There’s no end to the interesting questions when browsing this data. And that’s just looking at one feature, namely the MIME type.
The third kind of data created in the Hadoop job gives a basis for much more detailed observations. We’ve got EXIF data, including GPS if available, HTML title and keyword elements, authors, last modification time, etc. I selected at random a data file from a typical ARC file, i.e. one that contains circa the average of 3500 documents. This data file has 430 unique properties!
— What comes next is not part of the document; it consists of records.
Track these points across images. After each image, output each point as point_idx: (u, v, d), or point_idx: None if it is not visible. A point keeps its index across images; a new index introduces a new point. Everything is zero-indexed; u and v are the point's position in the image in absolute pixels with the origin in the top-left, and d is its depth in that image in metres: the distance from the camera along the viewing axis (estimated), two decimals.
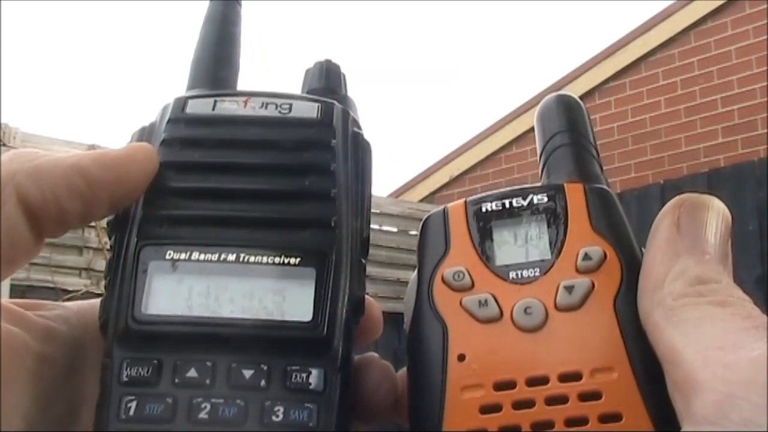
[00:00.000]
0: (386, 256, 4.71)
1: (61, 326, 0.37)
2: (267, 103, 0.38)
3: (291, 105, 0.38)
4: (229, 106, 0.38)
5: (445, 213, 0.41)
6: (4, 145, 3.42)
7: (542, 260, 0.37)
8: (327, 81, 0.42)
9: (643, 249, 0.37)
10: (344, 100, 0.41)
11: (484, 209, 0.40)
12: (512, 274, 0.37)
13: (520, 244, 0.38)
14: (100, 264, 3.63)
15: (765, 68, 5.07)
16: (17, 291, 3.43)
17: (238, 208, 0.35)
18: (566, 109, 0.46)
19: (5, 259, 0.32)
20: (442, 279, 0.38)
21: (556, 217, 0.38)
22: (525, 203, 0.39)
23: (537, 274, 0.37)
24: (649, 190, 4.35)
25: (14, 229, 0.32)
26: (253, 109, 0.38)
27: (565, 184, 0.40)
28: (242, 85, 0.42)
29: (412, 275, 0.41)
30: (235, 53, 0.43)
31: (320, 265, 0.35)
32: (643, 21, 5.82)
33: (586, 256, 0.36)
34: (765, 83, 5.07)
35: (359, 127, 0.40)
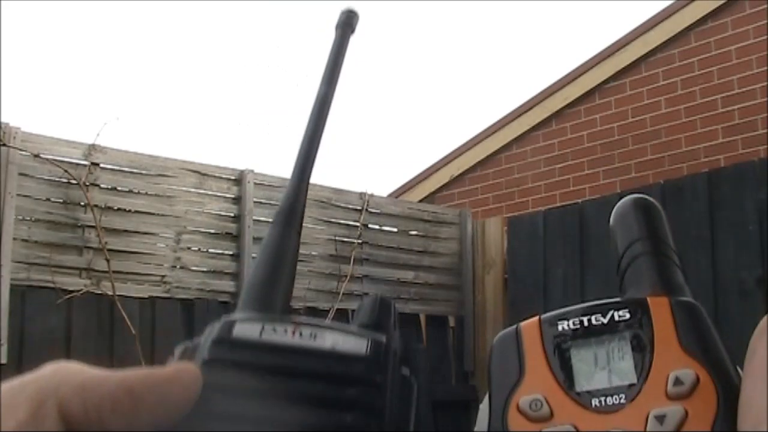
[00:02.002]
0: (386, 256, 4.72)
1: None
2: (315, 334, 0.38)
3: (340, 339, 0.38)
4: (276, 333, 0.38)
5: (518, 332, 0.38)
6: (4, 145, 3.42)
7: (628, 385, 0.34)
8: (379, 317, 0.42)
9: (739, 369, 0.33)
10: (392, 335, 0.41)
11: (560, 328, 0.37)
12: (595, 402, 0.34)
13: (602, 367, 0.35)
14: (101, 264, 3.63)
15: (765, 68, 5.07)
16: (17, 291, 3.43)
17: None
18: (645, 214, 0.42)
19: None
20: (518, 408, 0.35)
21: (640, 336, 0.35)
22: (605, 321, 0.36)
23: (623, 401, 0.33)
24: (649, 190, 4.35)
25: None
26: (300, 338, 0.37)
27: (648, 298, 0.36)
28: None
29: (483, 402, 0.38)
30: (288, 280, 0.43)
31: None
32: (643, 21, 5.82)
33: (677, 381, 0.32)
34: (765, 83, 5.07)
35: (407, 365, 0.40)
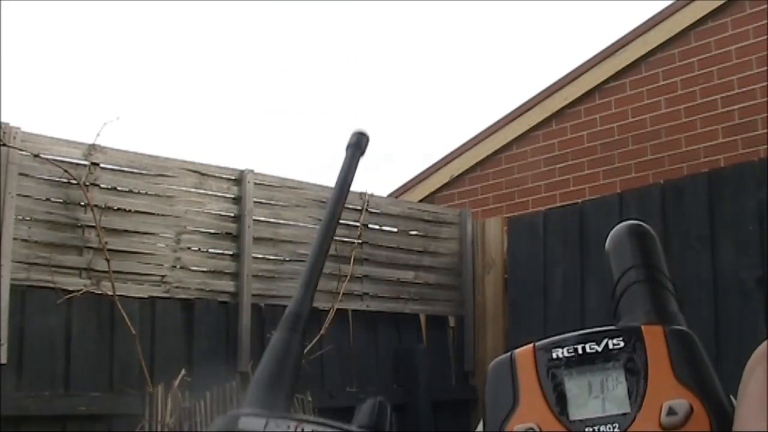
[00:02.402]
0: (386, 256, 4.72)
1: None
2: None
3: None
4: (280, 429, 0.39)
5: (512, 360, 0.38)
6: (4, 145, 3.42)
7: (621, 414, 0.34)
8: (377, 420, 0.44)
9: (732, 399, 0.32)
10: None
11: (555, 355, 0.36)
12: (588, 431, 0.34)
13: (596, 396, 0.35)
14: (101, 264, 3.63)
15: (765, 68, 5.07)
16: (17, 291, 3.43)
17: None
18: (639, 241, 0.42)
19: None
20: None
21: (634, 365, 0.35)
22: (599, 348, 0.36)
23: (616, 430, 0.33)
24: (649, 190, 4.35)
25: None
26: None
27: (642, 327, 0.36)
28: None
29: (477, 428, 0.38)
30: (292, 378, 0.46)
31: None
32: (643, 21, 5.82)
33: (671, 411, 0.32)
34: (765, 83, 5.07)
35: None
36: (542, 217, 4.82)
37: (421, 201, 6.47)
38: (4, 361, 3.31)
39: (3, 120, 3.44)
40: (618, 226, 0.43)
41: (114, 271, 3.65)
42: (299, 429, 0.39)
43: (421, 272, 4.88)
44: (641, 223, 0.43)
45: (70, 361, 3.54)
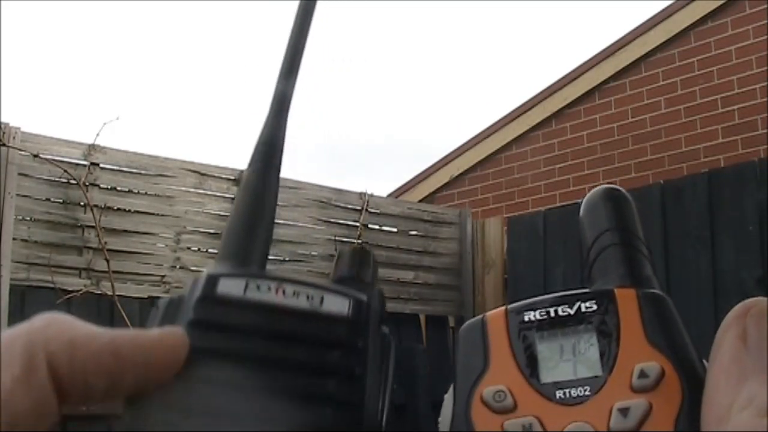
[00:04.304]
0: (386, 256, 4.71)
1: None
2: (299, 293, 0.38)
3: (323, 297, 0.38)
4: (260, 291, 0.37)
5: (483, 322, 0.37)
6: (4, 145, 3.42)
7: (593, 377, 0.33)
8: (358, 270, 0.42)
9: (705, 362, 0.32)
10: (372, 292, 0.40)
11: (526, 319, 0.36)
12: (559, 394, 0.33)
13: (568, 359, 0.34)
14: (101, 264, 3.63)
15: (765, 68, 5.07)
16: (17, 291, 3.43)
17: (262, 406, 0.35)
18: (614, 205, 0.41)
19: (30, 428, 0.31)
20: (481, 399, 0.34)
21: (606, 328, 0.34)
22: (572, 312, 0.35)
23: (587, 393, 0.33)
24: (649, 190, 4.35)
25: (44, 400, 0.31)
26: (284, 296, 0.37)
27: (615, 290, 0.36)
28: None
29: (448, 392, 0.37)
30: (267, 227, 0.42)
31: None
32: (643, 21, 5.82)
33: (642, 374, 0.32)
34: (765, 83, 5.07)
35: (386, 325, 0.39)
36: (542, 217, 4.82)
37: (421, 201, 6.47)
38: None
39: (3, 120, 3.44)
40: (592, 191, 0.42)
41: (114, 271, 3.65)
42: (281, 290, 0.37)
43: (421, 272, 4.88)
44: (617, 187, 0.42)
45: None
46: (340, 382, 0.35)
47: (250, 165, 0.43)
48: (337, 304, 0.38)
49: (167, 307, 0.38)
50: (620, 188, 0.42)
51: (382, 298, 0.41)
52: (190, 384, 0.35)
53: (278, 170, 0.43)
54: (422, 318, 4.98)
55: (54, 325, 0.33)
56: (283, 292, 0.37)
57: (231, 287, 0.37)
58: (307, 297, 0.37)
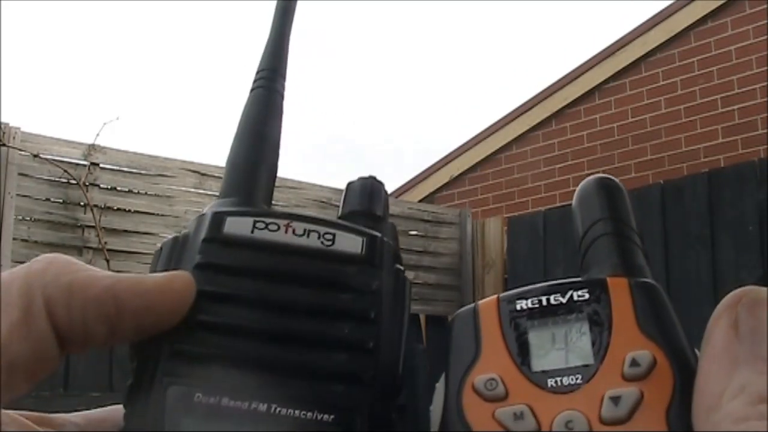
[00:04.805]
0: None
1: None
2: (309, 231, 0.35)
3: (334, 236, 0.35)
4: (269, 230, 0.35)
5: (475, 311, 0.37)
6: (4, 145, 3.42)
7: (584, 366, 0.33)
8: (369, 203, 0.40)
9: (697, 351, 0.32)
10: (385, 226, 0.39)
11: (518, 307, 0.36)
12: (551, 382, 0.33)
13: (560, 348, 0.34)
14: (101, 264, 3.63)
15: (765, 68, 5.07)
16: None
17: (274, 353, 0.33)
18: (607, 194, 0.41)
19: (30, 373, 0.30)
20: (473, 387, 0.34)
21: (599, 317, 0.34)
22: (564, 300, 0.35)
23: (579, 381, 0.33)
24: (649, 190, 4.35)
25: (43, 344, 0.30)
26: (294, 236, 0.35)
27: (608, 279, 0.36)
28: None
29: (439, 380, 0.37)
30: (273, 157, 0.40)
31: (351, 424, 0.33)
32: (643, 21, 5.82)
33: (634, 362, 0.32)
34: (765, 83, 5.07)
35: (400, 262, 0.38)
36: (542, 217, 4.82)
37: (420, 201, 6.47)
38: None
39: (3, 120, 3.45)
40: (585, 180, 0.42)
41: (114, 271, 3.64)
42: (290, 229, 0.35)
43: (421, 272, 4.88)
44: (610, 176, 0.42)
45: (69, 361, 3.54)
46: (354, 326, 0.34)
47: (251, 90, 0.40)
48: (350, 243, 0.36)
49: (171, 248, 0.37)
50: (613, 178, 0.42)
51: (395, 233, 0.39)
52: (197, 329, 0.33)
53: (282, 96, 0.41)
54: (422, 318, 4.98)
55: (53, 267, 0.32)
56: (293, 231, 0.35)
57: (238, 226, 0.35)
58: (318, 235, 0.35)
These extracted properties are collected in 79,829 ZIP files and before any analysis would be feasible, these files should be combined into one big sequence file and a few Pig Latin UDFs should be written. This would facilitate a kind of explorative analysis. How close to real-time read, eval, print, loop, such a investigation could be, remains to be seen, as this is, unfortunately, a task for another day.
Lessons learned
First off, thank you if you’ve read this far. I did put quite a bit of detail into this blog post—without any TL;DR warning.
The process of going from the idea of this experiment to finishing this blog post has been long but very rewarding.
I’ve uncovered bugs in and added features to Nanite in fun collaboration with Will Palmer and this is far from over. I will continue working with Will on Nanite as I see great value in this tool. As a start I would like to address all the issues uncovered as described in this blog post.
I’ve learned that CPU time actually is much cheaper than developer time. If the cluster should run for 10 hours and fail in the last few minutes, who cares? It’s better than me spending hours trying to dig up a small bug that might be hidden somewhere down in the deepest Java dependencies. Up till a certain break-even threshold, that is!
I’ve learnt a valuable lesson: Know thy data! When performing jobs that potentially could run for weeks, it is very important that you know the data you’re trying to crunch. Still, it’s equally as important to have your tools be indeed very robust. They should be able to survive anything that might be thrown at them, because, running on large data amounts like this, every kind of valid and non-valid data will be encountered. I.e. if one file in a million is a serious problem, you will encounter 17,000 serious problems processing the web archive. If the job runs for 3 months, that’s almost 10 serious problems an hour.
All this being said and done, we must not forget why we do this. It’s not for the sake of creating fast tools, nor reliable tools. It is to enable the curators to preserve our shared data as easy and trustworthy as possible. Also, especially relevant for web documents, it’s for the benefit of the researches in the humanities. To enable them to get answers to all the different questions they could possible imagine asking to such a huge corpora of documents from the last decade.
Even though this experiment answered some questions, I now stand with even more questions to be answered. Oh, and I need to run Nanite on 18 billion documents that are just waiting for me on a NFS mount point…
andy jackson
May 29, 2014 @ 10:35 am CEST
It's great to see this kind of detailed write-up on this subject, and I'm glad to see Nanite getting a work-out on your data. Here at the UK Web Archive, we've integrated it into our full text search stack, and are looking at ways of making this kind of information more usable for curators and researchers by exposing it as Solr search facets. Thanks to the work by yourself and Will, I know that SCAPE Nanite should be robust enough for us to depend on.